◆ **To do**:
Reproduce the data starting at its first line and ending at the line that contains "scientific name: Epargyreus clarus", swapping every "common name" for "vernacular name" and leaving everything else as it stands.
----- Data excerpts
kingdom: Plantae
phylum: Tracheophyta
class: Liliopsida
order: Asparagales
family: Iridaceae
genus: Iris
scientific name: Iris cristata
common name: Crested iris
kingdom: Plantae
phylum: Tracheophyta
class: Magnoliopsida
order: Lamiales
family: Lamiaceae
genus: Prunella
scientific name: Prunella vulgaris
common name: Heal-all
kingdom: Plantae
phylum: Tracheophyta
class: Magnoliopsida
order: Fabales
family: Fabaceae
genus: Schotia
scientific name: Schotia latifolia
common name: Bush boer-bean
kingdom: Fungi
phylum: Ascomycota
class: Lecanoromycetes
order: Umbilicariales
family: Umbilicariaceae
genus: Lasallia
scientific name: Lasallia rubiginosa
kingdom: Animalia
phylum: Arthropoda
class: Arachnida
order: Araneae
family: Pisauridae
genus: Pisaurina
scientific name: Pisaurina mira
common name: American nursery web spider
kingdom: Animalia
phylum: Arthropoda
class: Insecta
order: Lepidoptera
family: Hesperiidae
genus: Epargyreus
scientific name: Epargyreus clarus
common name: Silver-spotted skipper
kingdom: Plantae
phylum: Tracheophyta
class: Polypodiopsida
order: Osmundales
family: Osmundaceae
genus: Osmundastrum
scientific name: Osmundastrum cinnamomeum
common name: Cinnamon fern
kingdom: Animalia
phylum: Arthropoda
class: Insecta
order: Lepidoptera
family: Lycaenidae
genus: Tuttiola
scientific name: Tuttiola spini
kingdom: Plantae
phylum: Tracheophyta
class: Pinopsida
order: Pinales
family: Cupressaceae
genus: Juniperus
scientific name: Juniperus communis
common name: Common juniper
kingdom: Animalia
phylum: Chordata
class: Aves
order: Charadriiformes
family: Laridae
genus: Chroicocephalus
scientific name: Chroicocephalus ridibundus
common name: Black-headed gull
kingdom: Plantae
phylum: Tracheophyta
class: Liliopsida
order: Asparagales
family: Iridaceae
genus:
----------
◆ **Reply to the task**:
kingdom: Plantae
phylum: Tracheophyta
class: Liliopsida
order: Asparagales
family: Iridaceae
genus: Iris
scientific name: Iris cristata
vernacular name: Crested iris
kingdom: Plantae
phylum: Tracheophyta
class: Magnoliopsida
order: Lamiales
family: Lamiaceae
genus: Prunella
scientific name: Prunella vulgaris
vernacular name: Heal-all
kingdom: Plantae
phylum: Tracheophyta
class: Magnoliopsida
order: Fabales
family: Fabaceae
genus: Schotia
scientific name: Schotia latifolia
vernacular name: Bush boer-bean
kingdom: Fungi
phylum: Ascomycota
class: Lecanoromycetes
order: Umbilicariales
family: Umbilicariaceae
genus: Lasallia
scientific name: Lasallia rubiginosa
kingdom: Animalia
phylum: Arthropoda
class: Arachnida
order: Araneae
family: Pisauridae
genus: Pisaurina
scientific name: Pisaurina mira
vernacular name: American nursery web spider
kingdom: Animalia
phylum: Arthropoda
class: Insecta
order: Lepidoptera
family: Hesperiidae
genus: Epargyreus
scientific name: Epargyreus clarus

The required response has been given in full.